1. Purifying Fires and Underworlds of Pleasures in Belle Époque Buenos Aires, by Carlos G. Halaburda, SSHRC Postdoctoral Fellow.
This presentation examines the literary making of necro-cartographies of queer pleasures in Belle Époque Buenos Aires. It explores how queer subcultures gained visibility through an assemblage of literary, scientific, and photographic artifacts put together by the lettered elites, which gave them a representative framework to stage the great spectacle of perverse Buenos Aires.

2. Faceoff: Monstrosity and the Building of Argentina’s Nation State in Jorge Baron Biza’s "El desierto y su semilla" (1998), by Alejandro Soifer, PhD Candidate in Spanish.
This presentation studies the novelistic treatment of female disfigurement and the reconstruction of the Argentinian national narrative in the novel El desierto y su semilla (1998) by Jorge Baron Biza.

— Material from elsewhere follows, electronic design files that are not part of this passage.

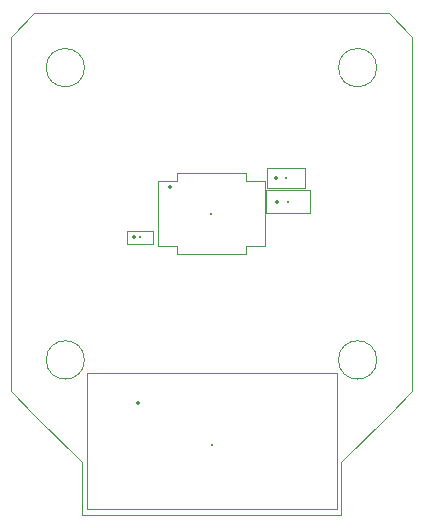
<source format=gbr>
%TF.GenerationSoftware,KiCad,Pcbnew,8.0.5*%
%TF.CreationDate,2024-10-29T13:28:27-07:00*%
%TF.ProjectId,ArmEncoderBoard,41726d45-6e63-46f6-9465-72426f617264,rev?*%
%TF.SameCoordinates,Original*%
%TF.FileFunction,Component,L1,Top*%
%TF.FilePolarity,Positive*%
%FSLAX46Y46*%
G04 Gerber Fmt 4.6, Leading zero omitted, Abs format (unit mm)*
G04 Created by KiCad (PCBNEW 8.0.5) date 2024-10-29 13:28:27*
%MOMM*%
%LPD*%
G01*
G04 APERTURE LIST*
%TA.AperFunction,ComponentMain*%
%ADD10C,0.300000*%
%TD*%
%TA.AperFunction,ComponentOutline,Courtyard*%
%ADD11C,0.100000*%
%TD*%
%TA.AperFunction,ComponentPin*%
%ADD12P,0.360000X4X0.000000*%
%TD*%
%TA.AperFunction,ComponentPin*%
%ADD13C,0.100000*%
%TD*%
%TA.AperFunction,Profile*%
%ADD14C,0.100000*%
%TD*%
G04 APERTURE END LIST*
D10*
%TO.C,J1*%
%TO.CFtp,CONN_S6B-XH-SM4-TB_JST*%
%TO.CVal,S6B-PH-SM4-TB*%
%TO.CLbN,JST-XH-6*%
%TO.CMnt,SMD*%
%TO.CRot,0*%
X138550000Y-101553800D03*
D11*
X149155698Y-95498100D02*
X149155698Y-107009797D01*
X127944302Y-107009797D01*
X127944302Y-95498100D01*
X149155698Y-95498100D01*
D12*
%TO.P,J1,1,1*%
X132300000Y-97999999D03*
D13*
%TO.P,J1,8*%
X147999999Y-104799999D03*
%TO.P,J1,7*%
X129100001Y-104799999D03*
%TO.P,J1,6,6*%
X144800000Y-97999999D03*
%TO.P,J1,5,5*%
X142300000Y-97999999D03*
%TO.P,J1,4,4*%
X139800000Y-97999999D03*
%TO.P,J1,3,3*%
X137300000Y-97999999D03*
%TO.P,J1,2,2*%
X134800000Y-97999999D03*
%TD*%
D10*
%TO.C,C1*%
%TO.CFtp,CAPC2012X70*%
%TO.CVal,CC0805KKX5R7BB106*%
%TO.CLbN,AS5045-3V3-REG-CAP*%
%TO.CMnt,SMD*%
%TO.CRot,0*%
X145000000Y-81000000D03*
D11*
X146872999Y-80017001D02*
X146872999Y-81982999D01*
X143127001Y-81982999D01*
X143127001Y-80017001D01*
X146872999Y-80017001D01*
D12*
%TO.P,C1,1*%
X144050000Y-81000000D03*
D13*
%TO.P,C1,2*%
X145950000Y-81000000D03*
%TD*%
D10*
%TO.C,C3*%
%TO.CFtp,YAG_CC0402_YAG*%
%TO.CVal,CC0402KRX7R7BB104*%
%TO.CLbN,AS5045-PROG-CAP*%
%TO.CMnt,SMD*%
%TO.CRot,0*%
X132453900Y-84000000D03*
D11*
X133584199Y-83466601D02*
X133584199Y-84533399D01*
X131323601Y-84533399D01*
X131323601Y-83466601D01*
X133584199Y-83466601D01*
D12*
%TO.P,C3,1*%
X131907800Y-84000000D03*
D13*
%TO.P,C3,2*%
X133000000Y-84000000D03*
%TD*%
D10*
%TO.C,C2*%
%TO.CFtp,CC0805N_YAG*%
%TO.CVal,CC0805KRX7R7BB104*%
%TO.CLbN,AS5045-DECOP-CAP*%
%TO.CMnt,SMD*%
%TO.CRot,0*%
X144825500Y-79000000D03*
D11*
X146438399Y-78136401D02*
X146438399Y-79863599D01*
X143212601Y-79863599D01*
X143212601Y-78136401D01*
X146438399Y-78136401D01*
D12*
%TO.P,C2,1*%
X144000000Y-79000000D03*
D13*
%TO.P,C2,2*%
X145651000Y-79000000D03*
%TD*%
D10*
%TO.C,ENC1*%
%TO.CFtp,SSOP16_AS5040-ASST_AMS*%
%TO.CVal,AS5045-ASST*%
%TO.CLbN,AS5045*%
%TO.CMnt,SMD*%
%TO.CRot,0*%
X138499000Y-82011400D03*
D11*
X141445399Y-78595101D02*
X141445399Y-79266501D01*
X143058599Y-79266501D01*
X143058599Y-84756299D01*
X141445399Y-84756299D01*
X141445399Y-85427699D01*
X135552601Y-85427699D01*
X135552601Y-84756299D01*
X133939401Y-84756299D01*
X133939401Y-79266501D01*
X135552601Y-79266501D01*
X135552601Y-78595101D01*
X141445399Y-78595101D01*
D12*
%TO.P,ENC1,1,MAGINCN*%
X135000000Y-79736401D03*
D13*
%TO.P,ENC1,2,MAGDECN*%
X135000000Y-80386399D03*
%TO.P,ENC1,3,A_LSB_U*%
X135000000Y-81036401D03*
%TO.P,ENC1,4,B_DIR_V*%
X135000000Y-81686399D03*
%TO.P,ENC1,5,NC*%
X135000000Y-82336398D03*
%TO.P,ENC1,6,INDEX_W*%
X135000000Y-82986399D03*
%TO.P,ENC1,7,VSS*%
X135000000Y-83636398D03*
%TO.P,ENC1,8,PROG*%
X135000000Y-84286399D03*
%TO.P,ENC1,9,DO*%
X141998000Y-84286399D03*
%TO.P,ENC1,10,CLK*%
X141998000Y-83636401D03*
%TO.P,ENC1,11,CSN*%
X141998000Y-82986399D03*
%TO.P,ENC1,12,PWM_LSB*%
X141998000Y-82336401D03*
%TO.P,ENC1,13,NC*%
X141998000Y-81686402D03*
%TO.P,ENC1,14,NC*%
X141998000Y-81036401D03*
%TO.P,ENC1,15,VDD3V3*%
X141998000Y-80386402D03*
%TO.P,ENC1,16,VDD5V*%
X141998000Y-79736401D03*
%TD*%
D14*
X149500000Y-107500000D02*
X149500000Y-103000000D01*
X127500000Y-107500000D02*
X149500000Y-107500000D01*
X127500000Y-103000000D02*
X127500000Y-107500000D01*
X149500000Y-103000000D02*
X153500000Y-99011400D01*
X123500000Y-99011400D02*
X127500000Y-103000000D01*
X152495369Y-94385769D02*
G75*
G02*
X149253369Y-94385769I-1621000J0D01*
G01*
X149253369Y-94385769D02*
G75*
G02*
X152495369Y-94385769I1621000J0D01*
G01*
X155500000Y-67011400D02*
X153500000Y-65011400D01*
X153500000Y-65011400D02*
X123500000Y-65011400D01*
X121500000Y-97011400D02*
X123500000Y-99011400D01*
X123500000Y-65011400D02*
X121500000Y-67011400D01*
X153500000Y-99011400D02*
X155500000Y-97011400D01*
X127746631Y-94385769D02*
G75*
G02*
X124504631Y-94385769I-1621000J0D01*
G01*
X124504631Y-94385769D02*
G75*
G02*
X127746631Y-94385769I1621000J0D01*
G01*
X155500000Y-97011400D02*
X155500000Y-67011400D01*
X127746631Y-69637031D02*
G75*
G02*
X124504631Y-69637031I-1621000J0D01*
G01*
X124504631Y-69637031D02*
G75*
G02*
X127746631Y-69637031I1621000J0D01*
G01*
X152495369Y-69637031D02*
G75*
G02*
X149253369Y-69637031I-1621000J0D01*
G01*
X149253369Y-69637031D02*
G75*
G02*
X152495369Y-69637031I1621000J0D01*
G01*
X121500000Y-67011400D02*
X121500000Y-97011400D01*
M02*

</source>
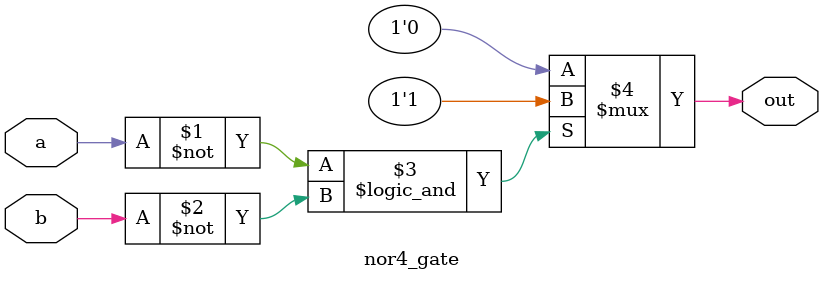
<source format=v>
module nor4_gate (
  input a,
  input b,
  output out
);

  assign out = (a == 1'b0 && b == 1'b0) ? 1'b1 : 1'b0; // NOR using conditional expression

endmodule

</source>
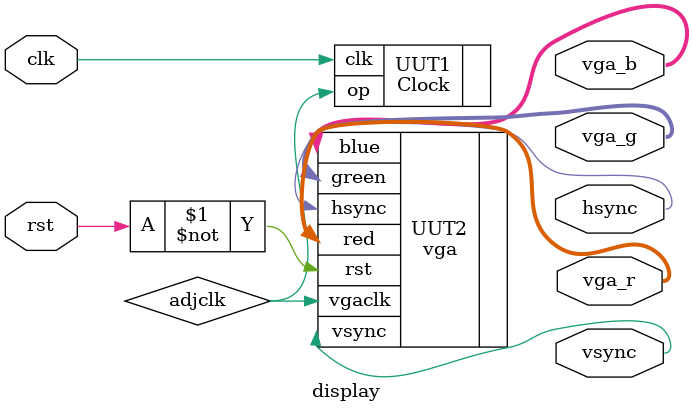
<source format=sv>
module display(clk, vga_r, vga_g, vga_b, hsync, vsync, rst); // top-level module where everything meets
		input clk, rst;
		output hsync, vsync;
		output [3:0] vga_r, vga_g, vga_b;
		wire adjclk;
		
		Clock UUT1(.clk(clk), .op(adjclk));
		// reset button is active low so you must flip it to trigger if button is pressed
		vga UUT2(.vgaclk(adjclk), .rst(~rst), .hsync(hsync), 
			.vsync(vsync),	.red(vga_r), .green(vga_g), .blue(vga_b));
		
		
endmodule
</source>
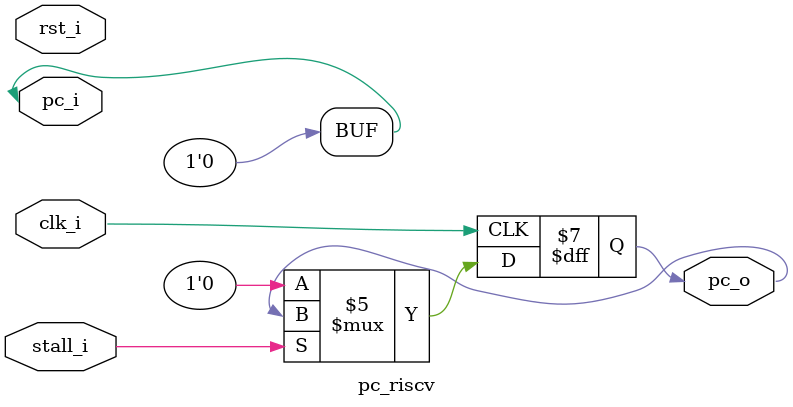
<source format=sv>
module pc_riscv(

input logic clk_i,
input logic rst_i,
input logic stall_i,

input logic pc_i,
output logic pc_o

);

assign pc_i = 0;

always @(posedge clk_i) begin

if(!stall_i) begin

if(rst_i) pc_o <= 32'd0;

else pc_o <= pc_i;

end

end

endmodule
</source>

Respondent: Susan Antebi, Associate Professor.

About the Presenters:

Carlos G. Halaburda is a SSHRC Postdoctoral Fellow in the Department of Spanish & Portuguese at the University of Toronto. He is currently teaching the graduate seminar "Queer Spectacles in Fin-De-Siècle Latin America".

Alejandro Soifer is a novelist, cultural journalist, and PhD candidate in Hispanic Studies at the University of Toronto, specializing in Mexican gothic fiction.